Hong Kong: a city or a nation after 2047?

By Shun Hei Janice LAM

“One Country, Two Systems” is a constitutional principle that was agreed between Britain and China in the Sino-British Joint Declaration signed in 1984. It guaranteed that, after Hong Kong returned to China in 1997, the socialist system in China would not practice in the Hong Kong Special Administrative Region (HKSAR), and Hong Kong’s previous legislative, political and capitalist economic systems would remain unchanged for 50 years until 2047. However, as China keeps interfering Hong Kong’s local affairs and tightening its grip over the territory in recent years, there are increasing concerns in Hong Kong that the political and human rights are being whittled away. There are a growing number of young people demanding more autonomy, or even independence from China. According to a recent survey conducted by the Chinese University of Hong Kong, nearly 40% of the young people in Hong Kong supported independence from China after 2047. Today the debate over Hong Kong independence is heating up.

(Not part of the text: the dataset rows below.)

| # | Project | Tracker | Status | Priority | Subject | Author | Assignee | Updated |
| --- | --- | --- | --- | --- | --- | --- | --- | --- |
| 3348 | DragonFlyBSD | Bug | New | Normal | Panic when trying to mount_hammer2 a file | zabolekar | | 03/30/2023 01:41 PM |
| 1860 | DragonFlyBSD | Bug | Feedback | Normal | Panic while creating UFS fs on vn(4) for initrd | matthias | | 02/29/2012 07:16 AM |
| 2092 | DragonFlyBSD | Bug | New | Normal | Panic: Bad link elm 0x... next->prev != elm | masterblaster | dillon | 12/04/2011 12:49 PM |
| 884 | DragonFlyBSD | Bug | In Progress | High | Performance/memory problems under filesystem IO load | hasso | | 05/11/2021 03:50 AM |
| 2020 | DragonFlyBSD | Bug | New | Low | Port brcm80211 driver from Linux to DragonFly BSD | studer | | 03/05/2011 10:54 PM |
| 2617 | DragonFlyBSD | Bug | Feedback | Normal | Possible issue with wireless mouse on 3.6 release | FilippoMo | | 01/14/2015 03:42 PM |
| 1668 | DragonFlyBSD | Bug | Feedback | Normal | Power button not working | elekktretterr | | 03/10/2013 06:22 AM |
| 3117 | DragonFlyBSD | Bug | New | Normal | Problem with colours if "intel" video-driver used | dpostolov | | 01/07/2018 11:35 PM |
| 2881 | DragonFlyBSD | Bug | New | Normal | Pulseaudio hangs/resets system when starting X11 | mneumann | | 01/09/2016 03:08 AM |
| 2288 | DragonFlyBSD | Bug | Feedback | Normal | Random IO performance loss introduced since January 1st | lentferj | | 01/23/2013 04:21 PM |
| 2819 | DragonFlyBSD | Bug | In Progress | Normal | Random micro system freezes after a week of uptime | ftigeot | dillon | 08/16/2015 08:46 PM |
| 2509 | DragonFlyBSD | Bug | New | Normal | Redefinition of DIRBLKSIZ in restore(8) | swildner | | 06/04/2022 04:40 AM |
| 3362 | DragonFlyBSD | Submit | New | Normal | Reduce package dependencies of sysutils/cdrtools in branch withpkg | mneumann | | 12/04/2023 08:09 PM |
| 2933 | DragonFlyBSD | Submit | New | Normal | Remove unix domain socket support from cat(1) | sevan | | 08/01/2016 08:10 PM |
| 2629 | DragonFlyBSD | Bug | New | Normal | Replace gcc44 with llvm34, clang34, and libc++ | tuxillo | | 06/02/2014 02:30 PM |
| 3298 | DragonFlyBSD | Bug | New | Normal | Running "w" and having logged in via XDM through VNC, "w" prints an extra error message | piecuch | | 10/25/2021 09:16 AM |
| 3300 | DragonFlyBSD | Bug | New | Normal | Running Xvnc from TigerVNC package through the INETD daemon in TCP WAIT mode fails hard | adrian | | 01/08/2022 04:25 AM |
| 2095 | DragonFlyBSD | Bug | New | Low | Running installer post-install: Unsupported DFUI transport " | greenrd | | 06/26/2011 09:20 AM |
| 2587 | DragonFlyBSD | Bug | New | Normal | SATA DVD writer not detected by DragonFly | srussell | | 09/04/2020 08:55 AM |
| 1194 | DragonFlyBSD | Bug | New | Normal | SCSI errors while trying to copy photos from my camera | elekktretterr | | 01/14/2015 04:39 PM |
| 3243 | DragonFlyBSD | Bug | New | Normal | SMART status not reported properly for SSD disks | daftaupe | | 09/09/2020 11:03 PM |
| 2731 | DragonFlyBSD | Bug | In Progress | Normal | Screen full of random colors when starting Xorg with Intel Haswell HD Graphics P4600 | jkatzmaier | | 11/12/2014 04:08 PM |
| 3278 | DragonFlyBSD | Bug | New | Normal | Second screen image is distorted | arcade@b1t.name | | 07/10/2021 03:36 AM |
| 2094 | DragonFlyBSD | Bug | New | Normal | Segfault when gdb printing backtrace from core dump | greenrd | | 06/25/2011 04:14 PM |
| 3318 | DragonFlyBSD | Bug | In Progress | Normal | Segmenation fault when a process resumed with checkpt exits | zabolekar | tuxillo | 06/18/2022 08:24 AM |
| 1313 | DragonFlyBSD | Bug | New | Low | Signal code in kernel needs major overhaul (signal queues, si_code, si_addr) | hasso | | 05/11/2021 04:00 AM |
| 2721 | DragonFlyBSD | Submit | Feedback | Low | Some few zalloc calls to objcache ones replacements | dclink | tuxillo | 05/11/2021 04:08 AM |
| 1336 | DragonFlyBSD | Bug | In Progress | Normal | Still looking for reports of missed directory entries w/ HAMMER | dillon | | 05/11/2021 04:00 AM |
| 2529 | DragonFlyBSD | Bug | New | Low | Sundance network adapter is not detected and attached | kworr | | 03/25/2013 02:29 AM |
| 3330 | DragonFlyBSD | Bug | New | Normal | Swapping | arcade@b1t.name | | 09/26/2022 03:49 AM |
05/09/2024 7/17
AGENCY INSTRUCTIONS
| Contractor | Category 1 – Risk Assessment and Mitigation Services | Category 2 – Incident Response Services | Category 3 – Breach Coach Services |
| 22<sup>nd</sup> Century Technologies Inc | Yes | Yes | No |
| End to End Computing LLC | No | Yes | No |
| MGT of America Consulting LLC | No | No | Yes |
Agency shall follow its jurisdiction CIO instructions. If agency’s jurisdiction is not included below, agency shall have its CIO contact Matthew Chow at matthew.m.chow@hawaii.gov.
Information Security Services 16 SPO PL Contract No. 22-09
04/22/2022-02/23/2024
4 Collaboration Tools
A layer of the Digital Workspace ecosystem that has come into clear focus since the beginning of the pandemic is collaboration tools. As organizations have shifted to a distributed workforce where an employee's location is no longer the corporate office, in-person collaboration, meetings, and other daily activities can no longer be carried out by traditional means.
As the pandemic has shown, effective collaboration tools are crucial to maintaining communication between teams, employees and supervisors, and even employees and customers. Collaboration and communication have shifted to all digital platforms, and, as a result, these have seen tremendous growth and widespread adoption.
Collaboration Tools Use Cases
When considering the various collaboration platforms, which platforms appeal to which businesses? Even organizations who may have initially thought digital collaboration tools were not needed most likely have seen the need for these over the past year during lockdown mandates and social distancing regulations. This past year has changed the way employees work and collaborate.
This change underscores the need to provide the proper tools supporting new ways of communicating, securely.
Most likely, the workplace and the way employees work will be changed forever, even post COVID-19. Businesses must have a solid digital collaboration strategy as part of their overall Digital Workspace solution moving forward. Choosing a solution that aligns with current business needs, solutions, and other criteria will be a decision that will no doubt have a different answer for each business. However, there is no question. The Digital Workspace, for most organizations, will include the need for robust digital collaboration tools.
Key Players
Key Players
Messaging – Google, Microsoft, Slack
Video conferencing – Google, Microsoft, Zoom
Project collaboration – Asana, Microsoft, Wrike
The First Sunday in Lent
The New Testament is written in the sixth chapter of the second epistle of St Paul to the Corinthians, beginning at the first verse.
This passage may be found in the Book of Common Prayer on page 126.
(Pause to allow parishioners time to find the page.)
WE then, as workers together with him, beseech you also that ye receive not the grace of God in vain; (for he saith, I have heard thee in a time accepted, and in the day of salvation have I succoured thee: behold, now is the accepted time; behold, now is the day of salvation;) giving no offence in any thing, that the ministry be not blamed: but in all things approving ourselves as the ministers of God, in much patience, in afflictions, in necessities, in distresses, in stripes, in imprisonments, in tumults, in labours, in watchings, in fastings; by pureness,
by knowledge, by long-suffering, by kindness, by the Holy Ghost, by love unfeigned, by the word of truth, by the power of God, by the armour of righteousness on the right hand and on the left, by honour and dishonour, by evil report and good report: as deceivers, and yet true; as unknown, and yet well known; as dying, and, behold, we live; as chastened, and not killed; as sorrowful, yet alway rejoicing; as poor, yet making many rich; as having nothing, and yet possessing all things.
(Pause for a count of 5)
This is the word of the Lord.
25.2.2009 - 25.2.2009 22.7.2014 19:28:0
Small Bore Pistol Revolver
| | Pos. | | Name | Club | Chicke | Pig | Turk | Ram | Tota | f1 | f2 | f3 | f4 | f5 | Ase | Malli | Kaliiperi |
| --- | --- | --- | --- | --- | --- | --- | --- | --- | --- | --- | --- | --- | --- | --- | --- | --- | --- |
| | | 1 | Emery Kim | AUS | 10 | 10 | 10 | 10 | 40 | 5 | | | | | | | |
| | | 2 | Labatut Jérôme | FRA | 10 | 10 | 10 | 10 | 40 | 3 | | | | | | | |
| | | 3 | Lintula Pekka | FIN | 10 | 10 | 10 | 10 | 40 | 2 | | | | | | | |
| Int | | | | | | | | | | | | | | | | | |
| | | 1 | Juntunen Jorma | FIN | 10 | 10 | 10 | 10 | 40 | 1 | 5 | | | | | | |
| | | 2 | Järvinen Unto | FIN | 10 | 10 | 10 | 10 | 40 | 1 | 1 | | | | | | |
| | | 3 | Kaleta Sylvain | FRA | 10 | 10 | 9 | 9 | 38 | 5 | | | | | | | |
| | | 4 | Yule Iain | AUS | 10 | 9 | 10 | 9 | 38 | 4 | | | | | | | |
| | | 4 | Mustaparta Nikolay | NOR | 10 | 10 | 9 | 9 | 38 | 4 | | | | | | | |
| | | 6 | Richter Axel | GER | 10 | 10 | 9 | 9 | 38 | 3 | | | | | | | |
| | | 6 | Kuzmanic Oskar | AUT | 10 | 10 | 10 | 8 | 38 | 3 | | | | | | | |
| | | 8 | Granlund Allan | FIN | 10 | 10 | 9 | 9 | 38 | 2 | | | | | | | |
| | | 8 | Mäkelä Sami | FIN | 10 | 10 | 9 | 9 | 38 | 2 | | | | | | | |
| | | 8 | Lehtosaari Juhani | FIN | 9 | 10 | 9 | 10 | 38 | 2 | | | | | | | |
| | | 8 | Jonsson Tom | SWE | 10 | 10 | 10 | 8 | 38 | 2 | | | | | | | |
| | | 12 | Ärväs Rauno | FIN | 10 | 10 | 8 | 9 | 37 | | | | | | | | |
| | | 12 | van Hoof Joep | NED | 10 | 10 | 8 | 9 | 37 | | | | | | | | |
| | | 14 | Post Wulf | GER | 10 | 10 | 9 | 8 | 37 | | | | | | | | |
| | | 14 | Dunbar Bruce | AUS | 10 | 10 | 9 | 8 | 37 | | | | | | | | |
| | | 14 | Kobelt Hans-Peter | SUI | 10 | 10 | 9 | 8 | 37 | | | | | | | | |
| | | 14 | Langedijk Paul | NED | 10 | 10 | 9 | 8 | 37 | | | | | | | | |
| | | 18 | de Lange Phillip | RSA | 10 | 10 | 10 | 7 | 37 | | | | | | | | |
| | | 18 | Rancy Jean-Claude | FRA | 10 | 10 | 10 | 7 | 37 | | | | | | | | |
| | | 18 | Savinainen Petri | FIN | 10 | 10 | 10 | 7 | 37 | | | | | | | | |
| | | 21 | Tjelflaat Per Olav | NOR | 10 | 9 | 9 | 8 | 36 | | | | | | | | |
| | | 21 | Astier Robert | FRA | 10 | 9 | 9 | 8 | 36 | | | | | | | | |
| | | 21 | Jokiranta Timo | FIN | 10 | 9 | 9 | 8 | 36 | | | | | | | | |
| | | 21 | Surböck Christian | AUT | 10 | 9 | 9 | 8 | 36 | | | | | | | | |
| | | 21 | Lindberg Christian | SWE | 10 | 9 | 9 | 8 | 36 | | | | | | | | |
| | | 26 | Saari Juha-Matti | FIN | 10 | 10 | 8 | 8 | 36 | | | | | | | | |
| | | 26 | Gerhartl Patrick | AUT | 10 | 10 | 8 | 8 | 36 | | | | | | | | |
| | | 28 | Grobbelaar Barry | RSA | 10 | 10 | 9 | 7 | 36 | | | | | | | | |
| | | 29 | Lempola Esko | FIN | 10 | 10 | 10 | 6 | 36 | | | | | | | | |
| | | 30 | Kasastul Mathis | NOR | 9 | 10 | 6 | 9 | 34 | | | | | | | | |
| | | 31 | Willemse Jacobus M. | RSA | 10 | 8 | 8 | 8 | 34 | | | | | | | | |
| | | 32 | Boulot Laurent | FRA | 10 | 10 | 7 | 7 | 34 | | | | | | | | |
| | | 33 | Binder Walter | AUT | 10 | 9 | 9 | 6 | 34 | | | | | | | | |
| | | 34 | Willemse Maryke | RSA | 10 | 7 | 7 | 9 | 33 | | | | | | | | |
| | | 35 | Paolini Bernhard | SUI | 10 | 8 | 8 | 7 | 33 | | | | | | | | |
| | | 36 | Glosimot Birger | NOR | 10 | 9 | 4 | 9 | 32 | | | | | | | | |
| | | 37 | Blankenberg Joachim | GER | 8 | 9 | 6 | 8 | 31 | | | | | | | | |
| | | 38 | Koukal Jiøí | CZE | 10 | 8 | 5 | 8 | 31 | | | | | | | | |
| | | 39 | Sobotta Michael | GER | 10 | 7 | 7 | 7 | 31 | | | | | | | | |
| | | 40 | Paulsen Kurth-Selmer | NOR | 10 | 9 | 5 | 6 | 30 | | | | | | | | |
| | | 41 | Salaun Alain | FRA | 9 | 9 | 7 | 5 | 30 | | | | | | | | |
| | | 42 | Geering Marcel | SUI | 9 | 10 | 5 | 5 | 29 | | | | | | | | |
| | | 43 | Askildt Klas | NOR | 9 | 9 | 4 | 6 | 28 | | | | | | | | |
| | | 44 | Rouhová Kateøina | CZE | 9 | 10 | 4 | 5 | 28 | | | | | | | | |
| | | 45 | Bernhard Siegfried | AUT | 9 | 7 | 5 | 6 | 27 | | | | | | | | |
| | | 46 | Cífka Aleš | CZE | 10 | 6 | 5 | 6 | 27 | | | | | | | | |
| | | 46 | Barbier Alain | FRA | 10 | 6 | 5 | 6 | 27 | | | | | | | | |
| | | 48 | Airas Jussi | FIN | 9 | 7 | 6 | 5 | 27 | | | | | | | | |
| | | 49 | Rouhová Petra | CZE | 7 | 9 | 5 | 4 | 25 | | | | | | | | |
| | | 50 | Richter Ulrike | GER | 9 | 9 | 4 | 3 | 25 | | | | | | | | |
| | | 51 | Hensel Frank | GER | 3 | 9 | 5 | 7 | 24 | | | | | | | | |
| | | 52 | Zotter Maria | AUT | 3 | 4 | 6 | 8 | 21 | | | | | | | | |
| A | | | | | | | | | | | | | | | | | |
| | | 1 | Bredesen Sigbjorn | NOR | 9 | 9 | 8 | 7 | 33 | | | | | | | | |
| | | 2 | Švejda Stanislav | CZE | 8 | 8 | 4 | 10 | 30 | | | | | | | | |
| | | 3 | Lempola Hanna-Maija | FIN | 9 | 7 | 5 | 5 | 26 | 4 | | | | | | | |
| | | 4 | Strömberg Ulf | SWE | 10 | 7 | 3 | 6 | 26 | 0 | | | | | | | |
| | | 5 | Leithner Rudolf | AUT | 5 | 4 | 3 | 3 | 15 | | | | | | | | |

It has not only stirred up controversy in Hong Kong, but also gained global attention to its concerns. Pascal-Emmanuel Gobry’s “Can Hong Kong break free of China?” and Mark C. Eades’ “Beijing Frets Over Hong Kong Independence Movement” are two opinion pieces that show support to the pro-independence movement, while Frank Ching’s “HK’s dangerous pipe-dream: Independence” and Regina Ip’s “No case for Hong Kong secession” are another two opinion pieces that oppose to Hong Kong’s separatism from China. This article will provide a close analysis of these articles by looking into how the authors mount their arguments towards the independence of Hong Kong, as well as how they evaluate and characterise the current government of China. This analysis will support the primary conclusion that although the pieces show different viewpoints towards the talk of Hong Kong independence, the authors of the articles argue to their readers under the same assumption that Hong Kong independence movement is at a nascent stage and has a very difficult road ahead of it. Also, the authors attempted to position their readers to have different views towards the China under Xi Jinping’s government.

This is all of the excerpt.